2.1. Il motivo è inammissibile -anche a prescindere dal fatto che la Corte d’Appello ha esaminato e diversamente valutato quei fatti, laddove ha affermato che il collegio arbitrale avrebbe omesso un «adeguato approfondimento in merito alla circostanza che l’anomalo andamento dei lavori rientrasse o meno nelle carenze progettuali facenti carico all’AR.GI.» -, perché non censura la fondamentale ed assorbente ratio decidendi incentrata sulla mancata approvazione delle varianti da porre a carico del soggetto aggiudicatore e, quindi, sulla inesistenza di un credito, a tale titolo, del contraente generale.
Il terzo motivo , facendo riferimento all’art. 360, comma 1, n. 3, c.p.c., è rubricato « falsa applicazione dell’art. 344 della legge 20.3.1865, n. 2248, con riferimento al (presunto) superamento del limite generale del quinto del prezzo iniziale di appalto».
RAGIONE_SOCIALE censura, con questo motivo, la parte finale della motivazione della sentenza impugnata, laddove è aggiunto, « ad abundantiam », un argomento incentrato sul
superamento del «limite generale del quinto del prezzo iniziale d’appalto » previsto, appunto, dall’art. 344 citato in rubrica.
3.1. Anche questo motivo è inammissibile, perché censura un argomento espressamente inserito nella sentenza « ad abundantiam » e che, in effetti, nulla aggiunge e nulla può togliere al nucleo essenziale della motivazione incentrato sulla corretta interpretazione dell’art. 176 , comma 5, del d.lgs. n. 163 del 2006 ( rectius , dell’identico art. 9, comma 5, del d.lgs. n. 190 del 2002).
Rigettato il ricorso, le spese del presente giudizio di legittimità seguono la soccombenza e si liquidano in dispositivo.

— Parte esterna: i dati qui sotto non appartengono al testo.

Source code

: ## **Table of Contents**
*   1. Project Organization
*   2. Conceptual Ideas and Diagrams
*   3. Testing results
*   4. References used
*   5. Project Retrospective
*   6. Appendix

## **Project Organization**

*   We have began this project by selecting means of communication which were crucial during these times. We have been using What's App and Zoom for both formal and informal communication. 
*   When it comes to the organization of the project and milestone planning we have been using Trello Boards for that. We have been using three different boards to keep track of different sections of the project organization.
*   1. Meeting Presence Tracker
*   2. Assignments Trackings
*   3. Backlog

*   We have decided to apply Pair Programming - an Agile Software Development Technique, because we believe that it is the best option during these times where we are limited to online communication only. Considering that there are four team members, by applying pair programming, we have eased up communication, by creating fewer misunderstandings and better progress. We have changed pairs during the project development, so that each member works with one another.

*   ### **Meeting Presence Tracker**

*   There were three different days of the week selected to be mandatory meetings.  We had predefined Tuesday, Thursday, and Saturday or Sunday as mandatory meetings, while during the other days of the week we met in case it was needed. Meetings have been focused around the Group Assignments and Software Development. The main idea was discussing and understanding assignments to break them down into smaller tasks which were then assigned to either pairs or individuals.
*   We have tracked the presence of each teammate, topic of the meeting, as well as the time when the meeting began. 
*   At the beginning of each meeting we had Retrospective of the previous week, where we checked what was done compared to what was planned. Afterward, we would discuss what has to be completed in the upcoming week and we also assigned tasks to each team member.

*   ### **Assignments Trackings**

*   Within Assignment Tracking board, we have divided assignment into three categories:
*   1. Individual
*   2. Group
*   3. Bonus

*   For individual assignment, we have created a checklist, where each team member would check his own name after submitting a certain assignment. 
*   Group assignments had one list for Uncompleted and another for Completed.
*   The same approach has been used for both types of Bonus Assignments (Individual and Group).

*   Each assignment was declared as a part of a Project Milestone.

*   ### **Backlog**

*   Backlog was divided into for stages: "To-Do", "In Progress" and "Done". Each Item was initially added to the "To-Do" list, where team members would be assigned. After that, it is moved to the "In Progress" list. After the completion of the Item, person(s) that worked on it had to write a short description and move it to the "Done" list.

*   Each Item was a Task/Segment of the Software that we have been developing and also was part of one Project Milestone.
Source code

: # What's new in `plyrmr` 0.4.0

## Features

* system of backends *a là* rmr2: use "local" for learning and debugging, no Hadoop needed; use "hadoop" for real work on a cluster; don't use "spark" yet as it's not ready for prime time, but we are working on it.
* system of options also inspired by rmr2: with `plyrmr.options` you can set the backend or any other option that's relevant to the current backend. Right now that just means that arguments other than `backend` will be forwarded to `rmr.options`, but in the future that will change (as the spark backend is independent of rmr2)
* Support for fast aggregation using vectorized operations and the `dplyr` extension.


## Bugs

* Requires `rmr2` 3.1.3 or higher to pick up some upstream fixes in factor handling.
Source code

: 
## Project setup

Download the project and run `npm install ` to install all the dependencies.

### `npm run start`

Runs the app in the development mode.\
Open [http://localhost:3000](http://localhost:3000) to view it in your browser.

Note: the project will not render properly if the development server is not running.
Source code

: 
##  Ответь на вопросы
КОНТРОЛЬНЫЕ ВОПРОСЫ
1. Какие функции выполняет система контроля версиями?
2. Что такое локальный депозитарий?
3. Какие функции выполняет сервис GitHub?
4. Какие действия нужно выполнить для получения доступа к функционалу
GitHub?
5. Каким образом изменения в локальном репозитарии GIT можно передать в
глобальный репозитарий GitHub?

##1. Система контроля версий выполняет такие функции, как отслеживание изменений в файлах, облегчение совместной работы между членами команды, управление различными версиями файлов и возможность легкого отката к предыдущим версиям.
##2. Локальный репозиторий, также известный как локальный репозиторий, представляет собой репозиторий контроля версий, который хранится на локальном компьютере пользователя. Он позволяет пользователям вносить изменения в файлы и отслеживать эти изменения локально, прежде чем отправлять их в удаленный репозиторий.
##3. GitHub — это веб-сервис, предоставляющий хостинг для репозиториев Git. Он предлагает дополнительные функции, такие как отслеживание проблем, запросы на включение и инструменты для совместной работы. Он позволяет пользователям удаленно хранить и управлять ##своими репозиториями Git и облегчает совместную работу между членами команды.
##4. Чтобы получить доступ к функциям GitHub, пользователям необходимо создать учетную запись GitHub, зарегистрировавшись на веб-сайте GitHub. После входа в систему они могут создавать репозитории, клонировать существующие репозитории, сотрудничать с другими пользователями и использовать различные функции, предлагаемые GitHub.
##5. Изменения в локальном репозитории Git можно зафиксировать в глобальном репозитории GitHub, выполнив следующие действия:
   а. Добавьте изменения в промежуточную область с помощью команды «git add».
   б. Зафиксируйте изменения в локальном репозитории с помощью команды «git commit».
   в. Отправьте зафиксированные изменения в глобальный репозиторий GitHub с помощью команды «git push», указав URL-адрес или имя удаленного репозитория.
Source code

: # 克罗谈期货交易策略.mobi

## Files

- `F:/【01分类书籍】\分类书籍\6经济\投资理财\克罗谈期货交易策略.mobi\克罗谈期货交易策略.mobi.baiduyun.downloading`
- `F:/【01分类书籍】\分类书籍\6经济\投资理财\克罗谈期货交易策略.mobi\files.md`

A i sensi dell’art. 13, comma 1 -quater , del d.P.R. n. 115 del 2002, sussistono i presupposti per il versamento dell’ulteriore importo a titolo di contributo unificato pari a quello per il ricorso a norma del comma 1 -bis dello stesso art. 13, se dovuto.
P.Q.M.
La Corte:
rigetta il ricorso;
condanna la ricorrente al pagamento delle spese di lite relative al presente giudizio di legittimità in favore della controricorrente , liquidate in € 15.000, oltre alle spese prenotate a debito;
dà atto, ai sensi dell’art. 13, comma 1 -quater , del d.P.R. n. 115 del 2002, della sussistenza dei presupposti per il versamento, da parte della ricorrente, dell’ulteriore importo a titolo di contributo unificato pari a quello per il ricorso a norma del comma 1 -bis dello stesso art. 13, se dovuto.